Multifunctionality is a word which should be considered synonymous with forests.
Wood production, carbon sequestration, biodiversity enhancement, recreation and ecosystem services are a few of the widely acknowledged functions that forests can provide, and the list is constantly expanding.
Just last year, researchers added another function to the lengthy list of purposes for forests: They have found that forests’ biophysical functions move heat and moisture away from the Earth’s surface, achieving a cooling – both locally and globally – of at least half a degree, on top of the cooling effect of carbon sequestration. But how do we make sure that we achieve the right balance of these functions to create the best value?
The first logical step would be to quantify the value. Traditional forest valuation is likely to be somewhat familiar to many readers: it's commonly a function of the amount and value of traditional forest products expected to be yielded at harvesting events (thinning or clearfell). Creating a realistic forecast of yields is essential and relies on both accurate measurement of the current situation and reliable systems for forecasting. Combining LiDAR, drone imagery, and remote sensing with analytical techniques such as machine learning is rapidly becoming best-practice, not just in the academic analysis of forests, but also in forest operations. This provides a strong basis for quantification.
How about quantifying the other forest functions? Carbon sequestration is, of course, the most prominent development at present. Forests are the most affordable and incredibly scaleable approach to sequestering atmospheric carbon. Quantifying carbon sequestration can also use modern digital tools to create accurate measures and forecasts.
For other forest functions, such as biodiversity and ecosystem services, quantification remains a challenge, often requiring intensive fieldwork, and remains to a large extent in the academic realm. But given the global interest in these aspects and – more importantly – the financial interest, it surely cannot be long before we see more operationally viable approaches to quantifying these functions.

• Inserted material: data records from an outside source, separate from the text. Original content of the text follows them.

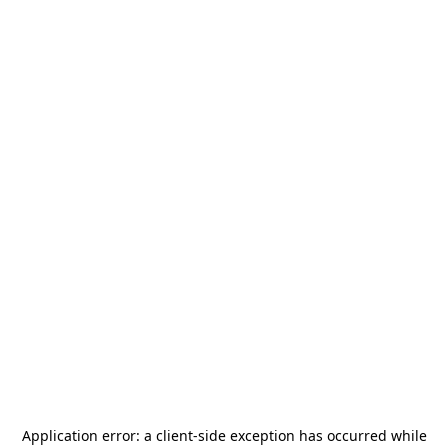
Application error: a
client
-side exception has occurred while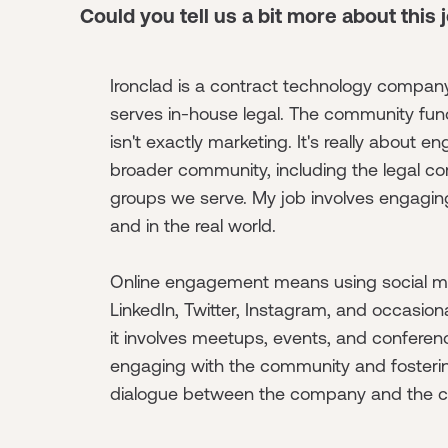
Could you tell us a bit more about this 
Ironclad is a contract technology company
serves in-house legal. The community fun
isn't exactly marketing. It's really about e
broader community, including the legal c
groups we serve. My job involves engaging
and in the real world.
Online engagement means using social me
LinkedIn, Twitter, Instagram, and occasiona
it involves meetups, events, and conferenc
engaging with the community and foster
dialogue between the company and the 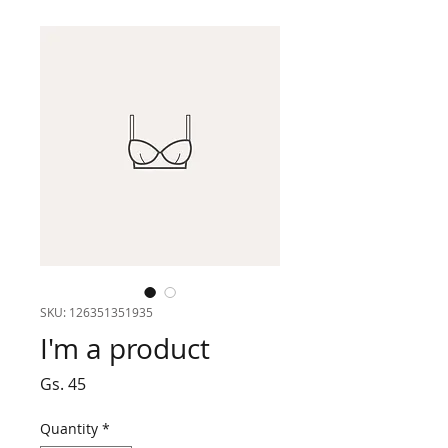
SKU: 126351351935
I'm a product
Price
Gs. 45
Quantity
*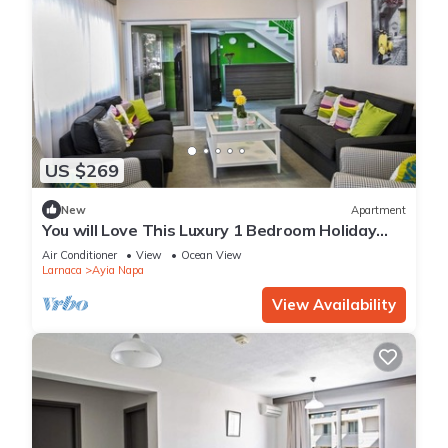
US $269
New
Apartment
You will Love This Luxury 1 Bedroom Holiday
Villa in Ayia Napa with Private Pool
Air Conditioner
View
Ocean View
Larnaca
Ayia Napa
View Availability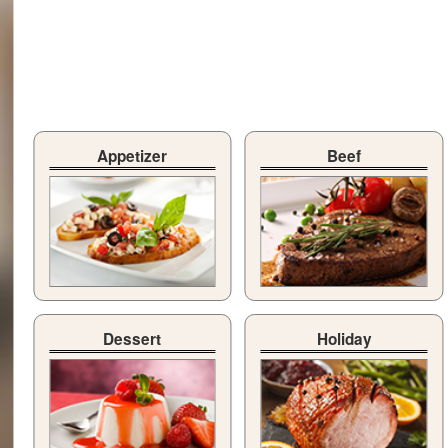
Appetizer
Beef
Dessert
Holiday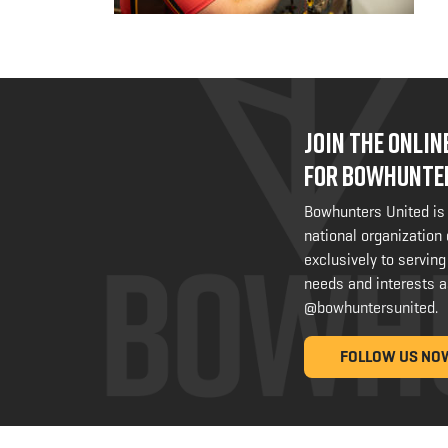
JOIN THE ONLI
FOR BOWHUNTE
Bowhunters United is
national organization
exclusively to serving
needs and interests a
@bowhuntersunited
.
FOLLOW US NO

Once we understand the values, they should be balanced to provide the maximum value possible through an optimisation process. Timber, carbon and other revenues can be compared with a cashflow analysis based on modelled forest growth and optimised harvesting. A carbon scenario analysis can be applied, for example, to determine the optimal price level for carbon or to assess the impact of different management practices on forest carbon sequestration, all while still considering the impact upon wood flows into traditional forestry value chains.
Quantifying and optimising are only the start of this story, though. The key to ensuring that multifunctional forest benefits are maintained into perpetuity is in realising returns from the forests.
Where traditional forest products may have historically been dominated by the impact of local markets, increasing global demand has seen more and more impact of exports. Models optimising current and future local and global supply-demand balances help us to understand biomass markets more fully and can provide further inputs to enhance the optimisation step in maximising forest value.
When we look at carbon credits and other developing forest functions, they can be considered a truly global market with many consumers looking to platforms such as puro.earth, which represent an inspiring example of the needed system expansion to capture the full potential of forests in climate mitigation. Puro.earth provides CO2 Removal Certificates (CORCs) that are generated, among others, from wooden building elements that store carbon for a minimum of 50 years. Incentivising the production of long-lasting wood products could lead to more efficient raw-material usage by means of cascading use of wood within the wood-processing industry.
However, when large multinationals like Microsoft publish reports discussing the criteria for high-quality carbon- dioxide removal, it is apparent that there is an increasing awareness of the fact that not all forest carbon has the same value. Carbon prices reflect this with large variability, so understanding what factors impact which carbon-credit value is a must. The added functionality of forest projects is often a factor here, given that we are yet to see widely applied quantification and crediting methodologies for other forest functions such as ecosystem services and biodiversity.
Existing and more general land use approaches, such as natural capital accounting, may be another answer to this problem seeking to attribute value to all the functions provided by given land use.
To maintain forests’ multifunctionality in the future, we must fully understand the potential value of all their functions and allow them to be optimised and see the value realised.